After the 5th (Thursday),you will find a number of user
directories on the ia-class machine. They are named
user####, where # is a hexidecimal digit. They should be
accessible to you; if they are not, let the instructor know. User accounts with three
hex digits will be deleted before then. If you put your code in yoru three-digit account, you need to move it.
In each directory will be an anonymized project submission set up for
you to test. Your goal is to find the contents of as many of the
protected text files as possible, subject to this list of rules:
- No attacking or exploiting the operating system.
- You may not attack your own submission.

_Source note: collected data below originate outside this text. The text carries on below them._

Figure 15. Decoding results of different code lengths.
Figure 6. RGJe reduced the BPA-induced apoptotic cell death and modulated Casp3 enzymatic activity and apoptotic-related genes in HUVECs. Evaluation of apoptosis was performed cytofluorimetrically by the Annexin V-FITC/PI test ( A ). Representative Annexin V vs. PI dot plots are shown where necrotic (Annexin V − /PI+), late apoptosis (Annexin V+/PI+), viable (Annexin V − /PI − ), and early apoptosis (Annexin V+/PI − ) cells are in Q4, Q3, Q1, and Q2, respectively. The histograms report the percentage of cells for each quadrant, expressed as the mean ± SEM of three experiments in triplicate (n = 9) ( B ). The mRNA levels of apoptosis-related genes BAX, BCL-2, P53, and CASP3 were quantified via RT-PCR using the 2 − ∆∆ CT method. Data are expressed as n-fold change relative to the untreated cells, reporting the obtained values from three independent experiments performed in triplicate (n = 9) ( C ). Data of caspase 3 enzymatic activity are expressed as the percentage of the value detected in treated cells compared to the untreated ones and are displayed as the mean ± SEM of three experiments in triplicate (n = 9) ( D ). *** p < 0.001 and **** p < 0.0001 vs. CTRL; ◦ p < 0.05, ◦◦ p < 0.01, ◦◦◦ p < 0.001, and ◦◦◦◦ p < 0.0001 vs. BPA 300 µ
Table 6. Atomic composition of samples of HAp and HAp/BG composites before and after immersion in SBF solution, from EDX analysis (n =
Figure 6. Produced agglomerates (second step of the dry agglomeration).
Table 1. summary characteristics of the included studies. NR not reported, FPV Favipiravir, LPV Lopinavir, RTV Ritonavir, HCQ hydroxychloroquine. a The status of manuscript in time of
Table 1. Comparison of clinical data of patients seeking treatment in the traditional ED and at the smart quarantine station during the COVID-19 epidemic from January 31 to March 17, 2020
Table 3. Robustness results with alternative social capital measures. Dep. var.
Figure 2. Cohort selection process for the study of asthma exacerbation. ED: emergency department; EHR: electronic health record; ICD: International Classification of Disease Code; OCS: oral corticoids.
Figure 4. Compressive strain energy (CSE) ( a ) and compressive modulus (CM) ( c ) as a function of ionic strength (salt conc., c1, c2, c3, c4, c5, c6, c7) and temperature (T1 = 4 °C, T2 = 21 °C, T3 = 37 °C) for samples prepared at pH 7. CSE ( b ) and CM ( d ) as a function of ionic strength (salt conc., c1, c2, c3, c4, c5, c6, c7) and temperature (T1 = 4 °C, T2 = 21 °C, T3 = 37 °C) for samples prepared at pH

- You may not tell others which submission is yours or how
to get into it.
- One you find the contents of the file, you may not divulge
what they are or how you got them to anyone else in the
class. You may not work together to subvert the submissions.
- The projects should be anonymized, but if you do find
something that identifies the author, you will let the
instructor know which directory and what the identifying marks
are immediately. This does not apply if you recognize your own
source code.
Grading will be based on a few things, in roughly this order of importance:
- How well your program withstands attack.
- How well your program withstands attack. (Yes, this is twice as important)
- The degree of sophistication of the attacks you
use. Writing a buffer overflow is hard. Guessing a password is
easy. You may attack a particular program in different ways,
and receive credit for each success. Here is a rough ordering of some
attacks you might perform, from hardest to easiest:
- Buffer overflow.
- Tricking the program into reading a fake password file.
- Extracting passwords out of core dumps or memory.
- Password cracking
- Automated guessing
- Manual guessing
- The number of programs you succeed in breaking.
- You will get partial credit for partial attacks. For example, getting a program to crash in a manner that indicates it might have a buffer overflow is worthwhile.
What to turn in:
For each program you manage to defeat, you will turn in by email
before class on November 12th, 2009, a description to include:
- Which user program it was
- How you broke it, in sufficient detail that I can reproduce
the attack. If you have sizeable amounts of code, you can
leave it in your home directory and reference it in your
submission. Do not make the code world readable.
- What is required to fix the problem you identified, in
sufficient detail that the program's author could make
the changes.
- What the contents of the secret file were as proof of your exploit.